Claudio Biern Boyd
«Al autor de ‘D’Artacán y los tres mosqueperros’ o ‘David, el Gnomo’ los niños de la EGB le debemos tardes de entretenimiento y que nos tratara con respeto»
No recuerdo muy bien cuándo fue la primera vez que vi una serie de dibujos animados producida por la factoría del recientemente desaparecido Claudio Biern Boyd. Tampoco recuerdo qué serie fue, quizás porque entonces las veíamos todas y la memoria confunde fechas e imágenes. En aquellos años –a finales de los setenta y principios de los ochenta–, la oferta televisiva española se reducía a dos o tres canales como máximo (si incluimos los primeros autonómicos) y a un horario –el infantil– también reducido a unas pocas horas: de cinco y media de la tarde a siete o siete y media. Los matinales del sábado eran especialmente legendarios con Alaska y la bruja Avería, y unos largometrajes sobre los clásicos de Julio Verne, creo que de origen checo o ruso. Pero, entre semana, era el reino de las series de animación japonesas (Heidi, Marco, Mazinger-Z), europeas (Érase una vez el hombre) y de las españolas de Claudio Biern Boyd. El elemento común a muchas de ellas era el aliento narrativo y un músculo literario que hoy resultaría impensable para los chicos más jóvenes.
La animación se alimenta actualmente de gags y de continuas llamadas de atención, muy por encima de la calidad del guión o de la sustancia de una historia. Forma parte de una época que ha sustituido la lectura por los móviles, las tabletas y los videojuegos, con sus ritmos y dinámicas propias. Entonces no sucedía así. Las series eran interminables; los modelos, nítidamente literarios; y la voluntad, un didactismo desprovisto de ideología que tomaba como modelo a los clásicos. A falta de una red potente de bibliotecas, aquellas series –japonesas en su mayoría– moldearon un gusto. Puedo enumerar las que me vienen a la memoria, si bien sin duda había muchas más. Hablo de Tom Sawyer, Huckelberry Finn y Ana la de Tejas Verdes; las anteriormente citadas Heidi y Marco, además de La abeja Maya, Banner y Flappy y El bosque de Tallac; un poco después, El rey Arturo y el más gótico –o futurista– Capitán Harlock. Entre estas y las norteamericanas de Hanna-Barbera (Los Picapiedra, Scooby-Doo, El show del Oso Yogui…), se programaban también las series españolas de Biern Boyd –aunque con el dibujo hecho en estudios japoneses, si mal no recuerdo–, que no desmerecían en absoluto. D’Artacán y los tres mosqueperros, La vuelta al mundo de Willy Fog y David, el Gnomo fueron quizá sus creaciones más famosas, sin olvidar Ruy, el pequeño Cid. Los clásicos, en efecto, siempre al fondo. O en primer término, si se prefiere.

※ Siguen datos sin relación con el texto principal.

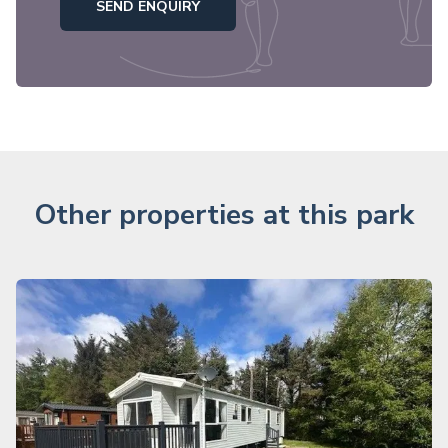
SEND ENQUIRY
Other properties at this park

«El déficit literario se combate ahora con sucedáneos en medio de la aparente dictadura de lo visual»
Es comprensible ceder a la nostalgia del pasado, pero no siempre está justificado: no cualquier tiempo pasado fue mejor. Y, en todo caso –como escribió en una ocasión Isaiah Berlin–, resulta una mala idea «atrasar el reloj». Aquellos años y aquella textura clásica del tempo cinematógrafo no volverán a la animación infantil. Tampoco tendría sentido, desde luego, sin recuperar antes un magisterio de la lectura lenta que irradiara desde las familias y los colegios. Y nada apunta en esta dirección, porque también el déficit literario se combate ahora con sucedáneos en medio de la aparente dictadura de lo visual. Permanecerá como un reclamo de las minorías, en lugar de ser la columna vertebral de una sensibilidad como lo fue en el pasado.
Pero no eso no excluye que aquellos años –los setenta y ochenta del pasado siglo– fueran ejemplares en lo que se refiere a la animación. Y que, en ese universo, España desempeñase un papel que prestigia toda nuestra industria gracias al palmesano Claudio Biern Boyd, a quien los niños de la EGB le debemos muchas tardes de entretenimiento, una cierta cultura de la atención y la densidad de su tejido narrativo. Y, sobre todo, le debemos que nos tratara con respeto, sabiendo que éramos capaces de mucho más. Esa es la clave de la mejor literatura infantil y también de la mejor animación. Todo lo contrario a lo que impera hoy, y no sólo en el televisor. Descanse en paz, don Claudio.